As of October 2023, OFSI announced that a cumulative total of £22.7 billion worth of Russian assets had been reported as frozen since the beginning of its invasion of Ukraine in February 2022. The total value of these assets will have since depreciated as a result of several factors including the depreciation of traded equity instruments since reporting the frozen holdings to OFSI. Consequently, as of 30 September 2022 (when the most recent review of frozen assets was conducted), £8 billion of Russian funds had been reported as being held by UK firms. This value forms part of the total £21.6 billion of funds which have been frozen as a result of UK financial sanctions across the world – an increase of £9.2 billion since 2021 (the majority of those total UK frozen funds continue to relate to the Libya sanctions regime).

Looking ahead, the Annual Review states that OFSI is focussing on continuing to make a meaningful impact on the ongoing conflict in Ukraine for the 2023-24 period, with the Annual Review being published on the same day as the UK government published a further package of sanctions, including a ban on the export of a range of goods carrying a risk of military or industrial usage that could support Russia's war effort. The new legislation (which can be found here and here) also follows the announcement of the Office of Trade Sanctions Implementation which will assist OFSI's efforts in targeting companies evading Russian sanctions. Our blogpost on these developments can be found here.


According to the Annual Review, 2022 to 2023 was also a "landmark year" for OFSI's Licensing Unit with decisions having been taken on 503 cases (up from 170 in the previous reporting period). A total of 311 licences were issued, 60% of which were in relation to the Russian regime. OFSI also report that 28 General Licences had been issued in the Annual Review period, compared to 16 in the previous financial year.

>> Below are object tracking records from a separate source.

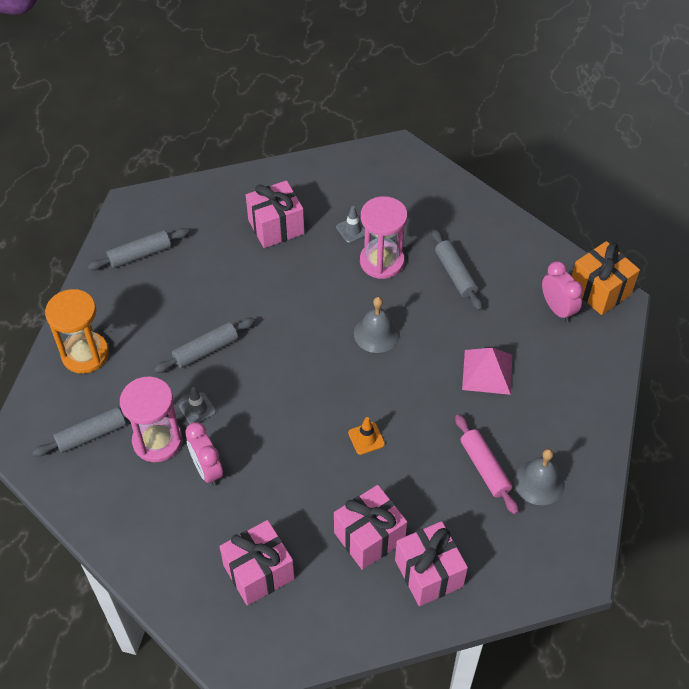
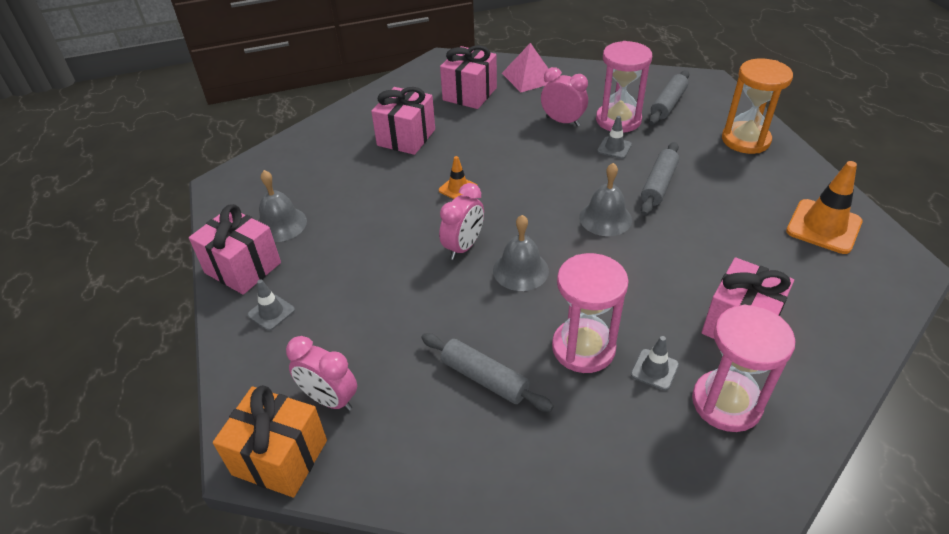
camera: 150 degrees right, 10 degrees down
grey rolling pin [88,228,189,270] -> orange traffic cone [786,161,862,254]
pink gift [395,521,468,606] -> pink gift moved to [189,204,281,295]
pink rolling pin [455,414,519,515] -> none
pink pyramid [462,348,512,395] -> pink pyramid moved to [502,43,548,92]
none -> grey traffic cone [248,279,295,331]
none -> pink clock [439,183,484,260]
none -> grey bell [579,163,632,236]
none -> pink hourglass [692,305,795,432]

Following the introduction of the Economic Crime (Transparency and Enforcement) Act 2022, OFSI can now impose civil monetary penalties for financial sanctions breaches on a strict liability basis (i.e., there is no longer a requirement to show that a person had knowledge/reasonable cause to suspect they were in breach). This enhanced enforcement power only applies in respect of breaches occurring from 15 June 2022 onwards. Whilst there has been significant interest in the circumstances in which OFSI will issue fines of this type, the Annual Review does not shed light on this point – as only two monetary penalties were issued by OFSI during the 2022-23 Annual Review period, and both of these related to events which pre-date June 2022. These were small cases, with a combined value of £45,000.

The Annual Review does note, however, that OFSI is currently undertaking "a large number of complex investigations" into Russian sanctions breaches which it anticipates will lead to public enforcement action in the future.

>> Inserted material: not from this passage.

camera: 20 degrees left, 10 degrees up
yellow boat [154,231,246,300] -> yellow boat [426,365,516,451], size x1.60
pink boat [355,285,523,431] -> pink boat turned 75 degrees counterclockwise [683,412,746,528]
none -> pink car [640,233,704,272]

The Annual Review contains a series of other OFSI enforcement statistics for the 2022-23 financial year:

  • OFSI recorded 473 suspected breaches of financial sanctions – up from 147 cases recorded in 2021-2022.
  • OFSI issued seven warning letters in response to confirmed breaches that OFSI did not consider warranted public enforcement action.
  • 51 cases were closed with no further action (44 of which related to Russia related sanctions breach reports).
  • As of April 2023, OFSI's Enforcement Unit had 172 cases under live investigation, many of which remain ongoing today.

In light of the scrutiny OFSI is facing for its lack of sanctions enforcement, OFSI's Director, Giles Thomson, stated in the Annual Review that the body is "transitioning to a proactive enforcement model". The sanctions community will therefore be watching closely to understand whether OFSI's increased powers and the extensive sanctions in place against Russia will give rise to an uptick in enforcement activity in the coming months.